*Excerpt provided*:
--- START ---
Despite the beauty of the country we couldn't get out fast enough and up to Scotland.

.


----------



## GMJ (Jun 24, 2014)

Kev_n_Liz said:


> Despite the beauty of the country we couldn't get out fast enough and up to Scotland.
> 
> .


Good stuff, keep it up...more room for us :grin2:

Graham:smile2:


----------



## Brock (Jun 14, 2005)

I prefer the east coast. The scenery is more gentle as is the weather. Fife is beautiful and has good links with other parts of Scotland.

If you are willing to risk the cold, then Inverness is ideally placed for both sides of the country with the added benefit of the mild Moray Firth.

Had the weather been more promising, I would have recommended going further north to Brora as your final destination. There is a Caravan Club site there and a Camping & Caravan Club CS.
--- END ---
*What to produce*: Please summarize the forum thread above in two sentences.

*Extracted records*:
--- START ---
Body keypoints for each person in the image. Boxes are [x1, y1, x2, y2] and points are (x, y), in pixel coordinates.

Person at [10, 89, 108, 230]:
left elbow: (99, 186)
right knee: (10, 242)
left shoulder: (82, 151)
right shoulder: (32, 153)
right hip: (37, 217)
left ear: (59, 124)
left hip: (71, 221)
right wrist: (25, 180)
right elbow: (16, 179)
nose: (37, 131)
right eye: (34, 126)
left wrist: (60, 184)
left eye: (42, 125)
--- END ---
*Expected output*: Kev_n_Liz writes that despite the beauty of the country they couldn't get out fast enough and up to Scotland, and GMJ replies that this leaves more room for others. Brock prefers the east coast of Scotland for its gentler scenery and weather, calls Fife beautiful and well connected, suggests Inverness as well placed for both sides of the country, and says Brora, which has a Caravan Club site and a Camping & Caravan Club CS, would have been the recommendation had the weather been more promising.